Task
Count only the lines of the records that hold "datos", then give the number without any other words.

Stored items
☆ ☆ ☆ ☆

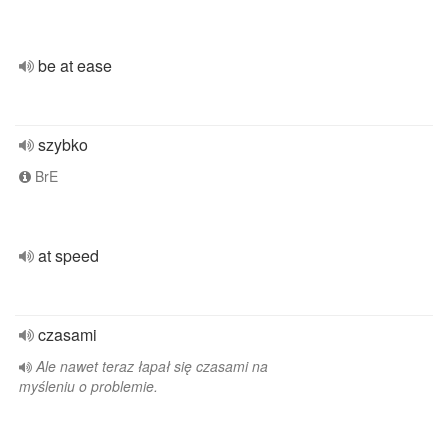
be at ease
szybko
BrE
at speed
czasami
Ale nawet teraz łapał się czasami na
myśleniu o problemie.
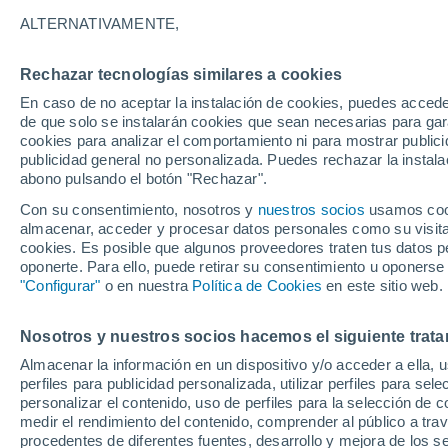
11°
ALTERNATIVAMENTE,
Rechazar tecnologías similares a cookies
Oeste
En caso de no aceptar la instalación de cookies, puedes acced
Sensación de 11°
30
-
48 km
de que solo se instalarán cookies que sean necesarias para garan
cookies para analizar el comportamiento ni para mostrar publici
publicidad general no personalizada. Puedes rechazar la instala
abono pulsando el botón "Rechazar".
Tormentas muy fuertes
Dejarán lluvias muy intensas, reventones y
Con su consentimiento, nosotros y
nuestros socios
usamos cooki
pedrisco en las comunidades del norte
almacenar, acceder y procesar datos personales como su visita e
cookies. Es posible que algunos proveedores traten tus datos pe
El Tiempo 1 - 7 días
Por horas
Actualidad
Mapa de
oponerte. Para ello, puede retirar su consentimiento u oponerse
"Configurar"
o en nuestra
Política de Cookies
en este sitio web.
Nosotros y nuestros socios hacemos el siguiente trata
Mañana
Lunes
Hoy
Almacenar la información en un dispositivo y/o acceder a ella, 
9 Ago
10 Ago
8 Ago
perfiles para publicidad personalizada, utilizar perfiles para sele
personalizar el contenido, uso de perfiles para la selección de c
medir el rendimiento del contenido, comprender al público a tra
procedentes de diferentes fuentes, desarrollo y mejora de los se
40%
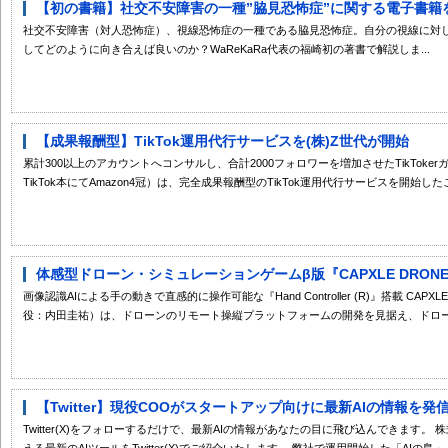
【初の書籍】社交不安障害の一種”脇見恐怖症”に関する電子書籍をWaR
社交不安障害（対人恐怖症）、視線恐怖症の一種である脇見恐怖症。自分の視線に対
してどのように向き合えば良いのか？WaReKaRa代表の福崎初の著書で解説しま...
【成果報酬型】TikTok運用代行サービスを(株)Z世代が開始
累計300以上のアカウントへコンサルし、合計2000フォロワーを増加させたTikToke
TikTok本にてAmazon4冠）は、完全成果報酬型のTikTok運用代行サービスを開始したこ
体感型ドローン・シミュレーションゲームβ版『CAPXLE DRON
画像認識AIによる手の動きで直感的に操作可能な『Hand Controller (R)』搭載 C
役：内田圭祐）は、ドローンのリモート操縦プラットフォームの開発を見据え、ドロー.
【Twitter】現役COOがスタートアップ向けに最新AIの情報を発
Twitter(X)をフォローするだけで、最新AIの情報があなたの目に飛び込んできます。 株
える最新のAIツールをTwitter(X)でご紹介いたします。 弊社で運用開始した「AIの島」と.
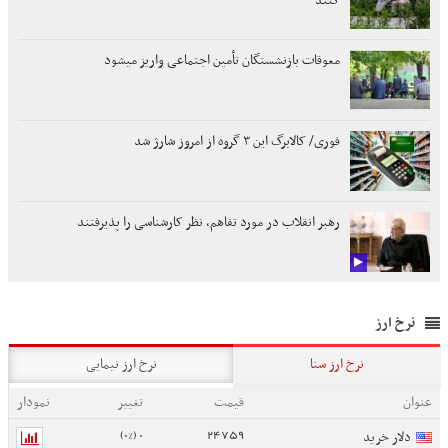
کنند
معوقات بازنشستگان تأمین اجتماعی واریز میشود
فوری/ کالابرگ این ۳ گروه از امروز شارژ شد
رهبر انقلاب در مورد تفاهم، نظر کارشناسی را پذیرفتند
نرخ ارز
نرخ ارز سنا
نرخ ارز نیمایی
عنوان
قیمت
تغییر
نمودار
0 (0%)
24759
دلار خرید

☆ ☆ ☆ ☆

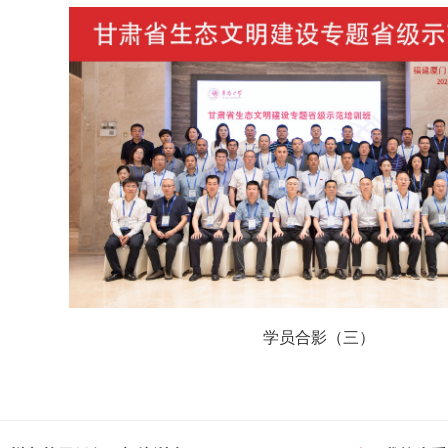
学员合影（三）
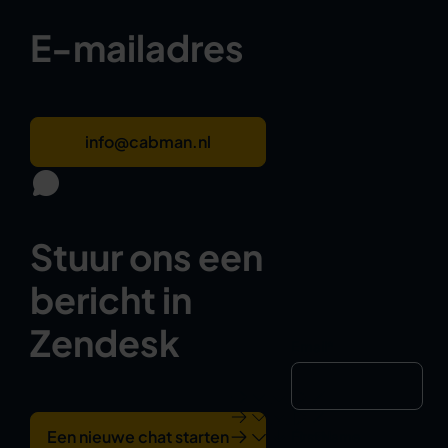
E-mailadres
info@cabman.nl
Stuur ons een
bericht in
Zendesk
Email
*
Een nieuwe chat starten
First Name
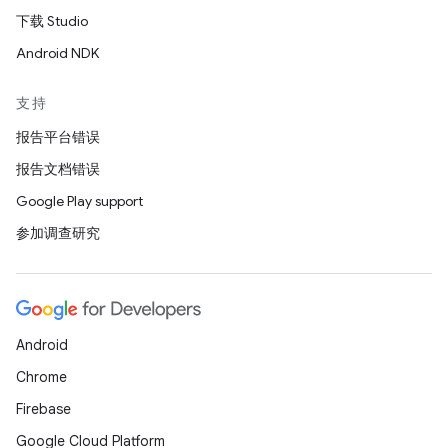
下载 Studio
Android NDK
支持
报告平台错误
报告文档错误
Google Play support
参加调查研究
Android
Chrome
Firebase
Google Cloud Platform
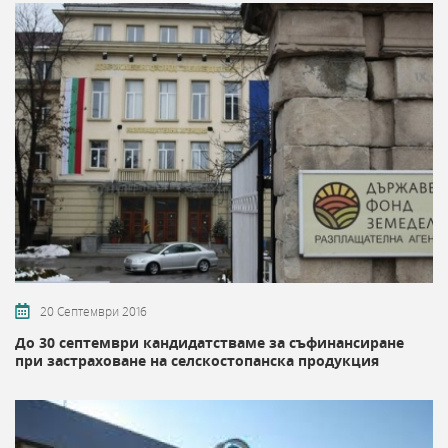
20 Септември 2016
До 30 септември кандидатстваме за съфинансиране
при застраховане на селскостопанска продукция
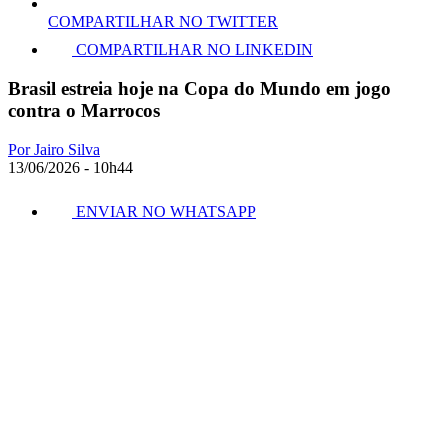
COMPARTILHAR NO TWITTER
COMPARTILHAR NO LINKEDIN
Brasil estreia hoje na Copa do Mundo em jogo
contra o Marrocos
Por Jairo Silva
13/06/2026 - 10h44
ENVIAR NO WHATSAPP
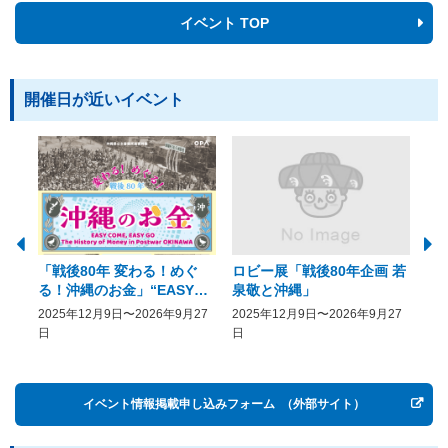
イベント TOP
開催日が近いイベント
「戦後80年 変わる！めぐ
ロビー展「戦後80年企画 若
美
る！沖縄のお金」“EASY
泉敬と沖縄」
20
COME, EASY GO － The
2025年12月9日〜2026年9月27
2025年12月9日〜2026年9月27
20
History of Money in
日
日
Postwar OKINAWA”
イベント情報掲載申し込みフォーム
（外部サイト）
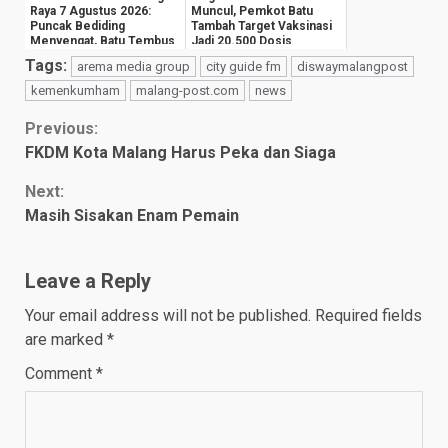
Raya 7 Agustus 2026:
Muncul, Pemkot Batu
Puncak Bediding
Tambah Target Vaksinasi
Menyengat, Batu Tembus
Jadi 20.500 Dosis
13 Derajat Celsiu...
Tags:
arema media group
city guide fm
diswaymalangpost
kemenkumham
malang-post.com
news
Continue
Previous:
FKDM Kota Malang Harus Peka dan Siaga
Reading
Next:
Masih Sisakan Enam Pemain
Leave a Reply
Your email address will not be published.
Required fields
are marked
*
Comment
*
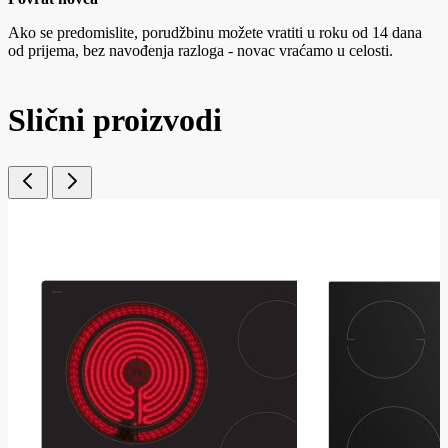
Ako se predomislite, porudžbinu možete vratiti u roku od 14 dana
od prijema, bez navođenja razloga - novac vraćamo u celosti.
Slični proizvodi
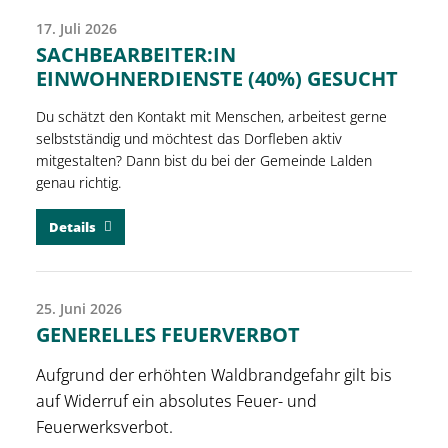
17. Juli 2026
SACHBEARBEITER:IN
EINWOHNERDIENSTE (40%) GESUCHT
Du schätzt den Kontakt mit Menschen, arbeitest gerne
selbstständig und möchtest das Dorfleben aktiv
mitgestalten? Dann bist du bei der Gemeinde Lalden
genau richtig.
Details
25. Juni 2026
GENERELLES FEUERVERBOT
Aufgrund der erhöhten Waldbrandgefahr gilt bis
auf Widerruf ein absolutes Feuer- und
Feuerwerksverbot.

☆ ☆ ☆ ☆

Result of this task
2